İslam Çay Ocağı’ndan Suriye’ye gönderilen Orhan Gönder, 7 Haziran seçiminden iki gün önce, HDP’nin son seçim mitingi olan Diyarbakır mitinginde çöp kutusuna bomba yerleştirdi. Birkaç gün sonra Gaziantep’te bir parkta arabanın içerisinde yakalandı. Suriye’ye geçmeye hazırlanıyordu. Adıyamanlıydı ve İslam Çay Ocağı’nı mesken tutanların eğitim aldırdığı insanlardandı.
Gönder ile arabada yabancı uyruklu biri daha vardı. O kişi de gözaltına alındı. Bir süre sonra sınır dışı edildi. O kişinin adını da kamuoyu Brüksel’de havaalanı bombalandığında öğrenecekti.
***
Bununla bitmedi. 7 Haziran seçiminden sonra zaten hiçbir şey eskisi gibi olmamıştı. Seçimin hemen ardından Suruç katliamı gerçekleşti.
Kobani’deki çocuklara oyuncak götüren çocuk denebilecek yaşta gençler hayatını kaybetti patlamada.
Ülkeyi en çok seven parti olduğu iddiasındaki hükûmet ortağı partiye göre, bunlar terörist gençlerdi. Ne işleri vardı orada?
Tıpkı Roboski’de öldürülen köylülerin sadece kaçakçılık yaptıkları için ölümü hak ettiklerinin söylenmesi gibi. Tıpkı öldürülen kadınlara, “orada ne işi varmış?” denilmesi gibi. Tıpkı öldürülen çocuklara, “Büyüse ne olacaktı zaten” denilerek, yüz çevrilmesi gibi…
***
Suruç’ta kendini patlatan canlı bomba Abdurrahman Alagöz, ailesinin defalarca kayıp ihbarında bulunması, yetinmeyip, çocuklarının Suriye’de eğitim gördüğünü, IŞİD kamplarında görüldüğünü bildirmesi nedeniyle aranıyordu.

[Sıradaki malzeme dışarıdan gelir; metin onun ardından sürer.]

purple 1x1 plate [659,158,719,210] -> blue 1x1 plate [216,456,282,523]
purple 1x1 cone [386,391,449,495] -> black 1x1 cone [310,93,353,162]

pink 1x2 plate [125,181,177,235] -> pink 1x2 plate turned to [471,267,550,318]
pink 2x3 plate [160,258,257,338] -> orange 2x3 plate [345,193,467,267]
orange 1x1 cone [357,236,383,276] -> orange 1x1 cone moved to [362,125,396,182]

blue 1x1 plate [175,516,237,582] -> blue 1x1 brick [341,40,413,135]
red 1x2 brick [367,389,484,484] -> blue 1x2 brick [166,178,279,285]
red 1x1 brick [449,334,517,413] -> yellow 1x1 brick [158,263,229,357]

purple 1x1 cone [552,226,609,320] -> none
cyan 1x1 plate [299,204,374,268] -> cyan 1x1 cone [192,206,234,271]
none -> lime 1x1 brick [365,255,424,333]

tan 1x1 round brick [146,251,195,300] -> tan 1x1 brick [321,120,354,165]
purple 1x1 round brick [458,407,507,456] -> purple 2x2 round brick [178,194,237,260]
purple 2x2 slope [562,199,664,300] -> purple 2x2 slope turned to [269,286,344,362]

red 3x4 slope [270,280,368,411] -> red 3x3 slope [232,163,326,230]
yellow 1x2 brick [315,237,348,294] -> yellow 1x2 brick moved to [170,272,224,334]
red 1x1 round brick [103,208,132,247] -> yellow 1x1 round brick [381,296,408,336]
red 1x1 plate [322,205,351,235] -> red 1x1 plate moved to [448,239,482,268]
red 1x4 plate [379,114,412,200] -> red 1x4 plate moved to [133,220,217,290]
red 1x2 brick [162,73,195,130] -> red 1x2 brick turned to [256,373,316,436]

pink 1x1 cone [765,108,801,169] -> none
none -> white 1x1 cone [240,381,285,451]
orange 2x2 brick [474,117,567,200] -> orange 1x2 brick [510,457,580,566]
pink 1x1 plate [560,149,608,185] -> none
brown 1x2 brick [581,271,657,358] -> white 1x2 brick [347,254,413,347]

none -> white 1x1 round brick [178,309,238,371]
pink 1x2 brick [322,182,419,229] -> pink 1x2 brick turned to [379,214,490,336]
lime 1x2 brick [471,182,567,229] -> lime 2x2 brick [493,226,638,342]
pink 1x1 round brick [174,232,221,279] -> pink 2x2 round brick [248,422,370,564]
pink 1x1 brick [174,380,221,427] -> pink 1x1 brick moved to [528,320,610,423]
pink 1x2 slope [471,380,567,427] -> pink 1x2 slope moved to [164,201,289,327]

Nasılsa uçan kuştan haberi olan, sahte isimli hesaptan atılan küçük eleştirel bir sosyal medya mesajının kapısında biten, basın açıklaması yapan öğrencileri tırnaklarına kadar tanıyan emniyet ve istihbarat, Alagöz’ün yeniden ülkeye giriş yaptığını, Suruç’a canlı bomba yeleği ile geldiğini, yürüye yürüye gençlerin olduğu kültür merkezinin bahçesine gittiğini fark edemedi. Sokakta saatlerce nöbet tutan polisin işi değil bu elbette. Daha üstlerin, gelen ihbarları sümenaltı eden, basın açıklamasına bin kişilik polis ordusu yığıp, tehlikeyi hep “soldan” bekleyen, onlara ne olduğunu önemsemeyenlerin suçları bunlar.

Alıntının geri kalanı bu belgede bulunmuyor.